(649h) Molecular Insight into Boric Acid Mediated Cross-Linking of the Complex Polyscaccharide - Rhamnogalacturonan-II

Pectins are hetero-polysaccharide bio-polymer groups that are an integral part of the plant primary cell wall. Rhamnogalacturonan II (RG-II), a significant component of pectin, is the most complex polysaccharide unit known in nature. The structure of RG-II consists of 13 unique sugar moieties assembled via 21 glycosidic linkages and is conserved across all vascular plants. In the plant cell wall RG-II exists as a dimer and boric acid - an essential micronutrient for plant growth - is considered to be involved in the dimerization of RG-II. Boric acid is known to readily form ester linkages with hydroxyl groups in sugars. The RG-II dimer is observed to be borate cross-linked at the apiose glycosyl unit. Here, we propose a reaction mechanism consisting of four sequential esterification reactions leading to the formation of the final crosslinked apio-borate product. In this study, we use ab initio quantum mechanical calculations coupled with transition state theory to evaluate the thermodynamics and kinetics of the cross-linking process.
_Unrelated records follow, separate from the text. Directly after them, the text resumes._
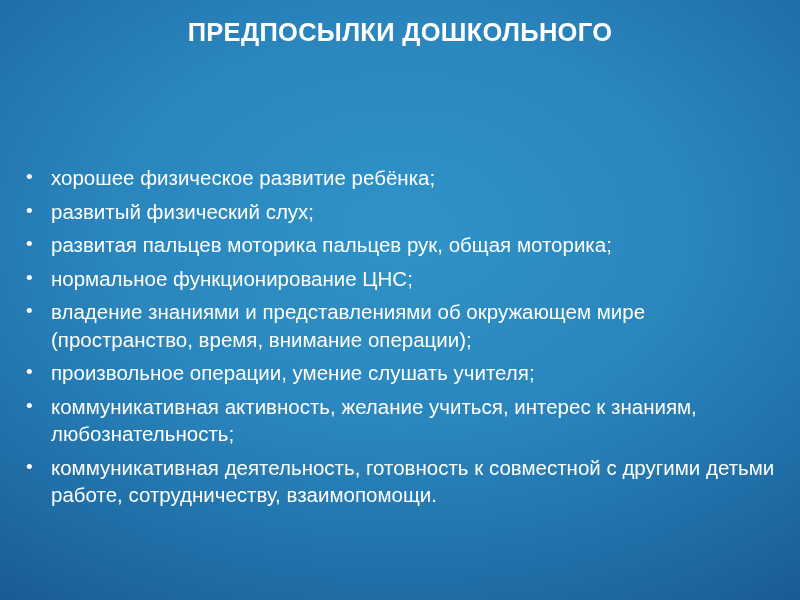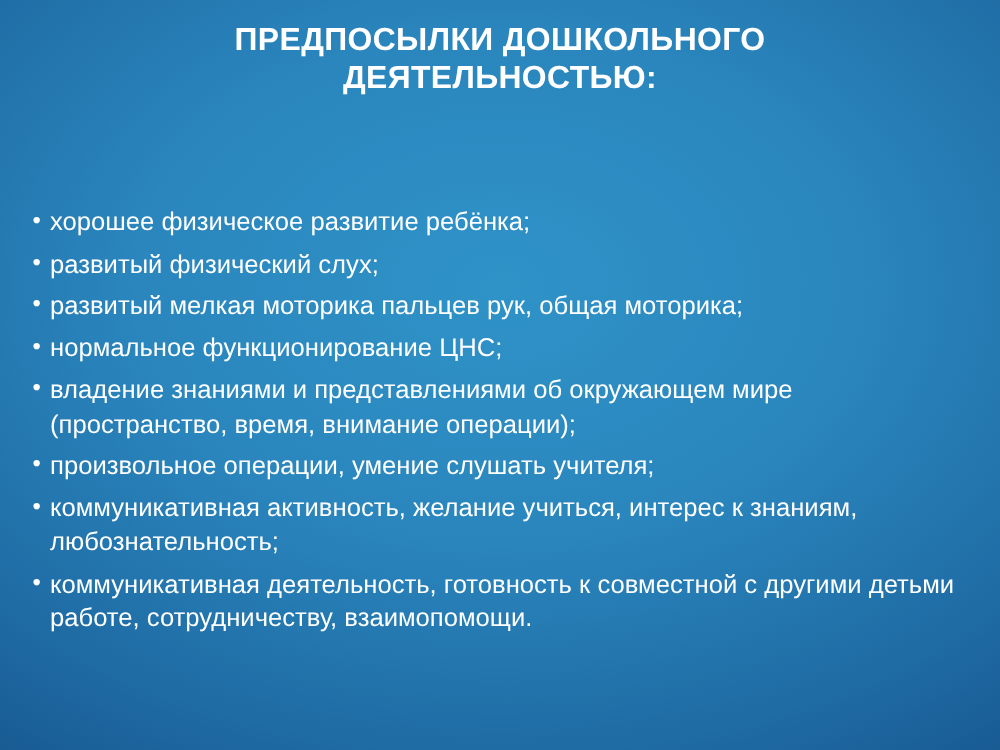--- a/index.html
+++ b/index.html
@@ -64,53 +64,53 @@
   .body-list li .bullet {
     position: absolute;
     left: 4px;
     top: -1px;
     font-size: 19px;
     line-height: 27.5px;
     color: #ffffff;
   }
   .body-list li .txt {
     display: block;
+    margin-left: 11px;
   }
   .clip-bottom {
     position: absolute;
     left: 0;
     bottom: 0;
     width: 800px;
     height: 2px;
     background: transparent;
   }
 </style>
 </head>
 <body>
 
 <div class="slide">
   <div class="slide-inner">
 
     <div class="title">
       <span class="line">ПРЕДПОСЫЛКИ ДОШКОЛЬНОГО</span>
-      <span class="line">ДЕЯТЕЛЬНОСТЬЮ:</span>
     </div>
 
     <ul class="body-list">
       <li>
         <span class="bullet">•</span>
         <span class="txt">хорошее физическое развитие ребёнка;</span>
       </li>
       <li>
         <span class="bullet">•</span>
         <span class="txt">развитый физический слух;</span>
       </li>
       <li>
         <span class="bullet">•</span>
-        <span class="txt">развитый мелкая моторика пальцев рук, общая моторика;</span>
+        <span class="txt">развитая пальцев моторика пальцев рук, общая моторика;</span>
       </li>
       <li>
         <span class="bullet">•</span>
         <span class="txt">нормальное функционирование  ЦНС;</span>
       </li>
       <li>
         <span class="bullet">•</span>
         <span class="txt">владение знаниями и представлениями об окружающем мире (пространство, время, внимание операции);</span>
       </li>
       <li>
We identify and characterize four unique reaction pathways for the cross-linking process and outline the rate-limiting steps, energy barriers and thermodynamics for each pathway. The reactant and product complexes reveal important interactions that stabilize the transition state for each step of the mechanism. Our simulations reveal that the final cross-linked product is chiral at the boron center and formation of both stereo-isomers is energetically feasible which has significant implications for the overall structure of the cross-linked RG-II dimer assembly.